The Tower Between Cities, a 100 floor 400 meter high skyscraper planned to be the tallest building in Israel, has been approved to be built by the Finance Ministry's district committee.
The tower, which will include a hotel, business and commerce offices and public areas, is set to be built on Menachem Begin Road in Ramat Gan on an area owned by the Tel Aviv Municipality.
It will not include residential apartments due to its distance from the city's residential areas.
The district committee, which began discussion on the tower in June 2014, approved a recommendation by Tel Aviv's city engineer Oded Gvuli to raise the tower's height and allow it to spread over 166,500 square meter at its base on the ground.

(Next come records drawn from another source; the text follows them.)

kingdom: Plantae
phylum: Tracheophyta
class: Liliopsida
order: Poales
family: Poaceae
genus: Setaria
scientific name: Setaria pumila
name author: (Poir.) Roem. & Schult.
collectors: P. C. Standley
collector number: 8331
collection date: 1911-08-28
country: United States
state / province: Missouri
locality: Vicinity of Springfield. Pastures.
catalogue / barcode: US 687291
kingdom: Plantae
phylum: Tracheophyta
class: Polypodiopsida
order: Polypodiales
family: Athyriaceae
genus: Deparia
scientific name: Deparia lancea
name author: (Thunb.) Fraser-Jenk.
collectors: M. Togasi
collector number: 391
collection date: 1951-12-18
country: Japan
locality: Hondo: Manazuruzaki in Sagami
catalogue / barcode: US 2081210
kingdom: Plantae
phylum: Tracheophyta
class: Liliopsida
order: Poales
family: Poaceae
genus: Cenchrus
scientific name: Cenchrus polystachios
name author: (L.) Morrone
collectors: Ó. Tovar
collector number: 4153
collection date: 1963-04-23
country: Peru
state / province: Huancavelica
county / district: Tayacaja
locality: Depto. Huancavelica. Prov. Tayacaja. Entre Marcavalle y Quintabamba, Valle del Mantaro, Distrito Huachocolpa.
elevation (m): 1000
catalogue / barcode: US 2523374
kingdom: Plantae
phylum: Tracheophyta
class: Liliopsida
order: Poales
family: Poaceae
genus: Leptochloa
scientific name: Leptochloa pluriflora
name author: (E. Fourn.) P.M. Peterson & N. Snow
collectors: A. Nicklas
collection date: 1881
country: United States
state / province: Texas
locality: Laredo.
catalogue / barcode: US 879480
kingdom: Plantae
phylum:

To withstand the load of visitors and workers the building will also need to have 24 fast and spacious elevators, which was also approved by the committee.
The ground on which the skyscraper will be erected is an 11-dunam area which is currently being used as a parking lot.
The tower, planned by Miloslavsky architects, is expected to be finished in six years. When it is finished, it will outstrip the city's Moshe Aviv Tower as the highest building in Israel.
"A building such as this has yet to be built in Israel; it is a groundbreaking project," said Gvuli to Yedioth Ahronoth on Thursday, excitedly adding, "Our way of coping with the planning was at a strategic level, and the results speak for themselves. Now that it's been approved by the district committee, the public could file a petition against it for the next 60 days, after which we move to building it."
"This is the first time in Israel's history that the Finance Ministry's district committee approved the erection of a 100-floor building," Gvuli noted, saying that it will serve as a precedent and lead to more groundbreaking projects in the future.
The tower's visage was influenced by its location between three cities: Ramat Gan, Tel Aviv and Givatayim, and so is shaped to look like a triangular prism, with curved edges that are separated from each other, opening like a flower at the top.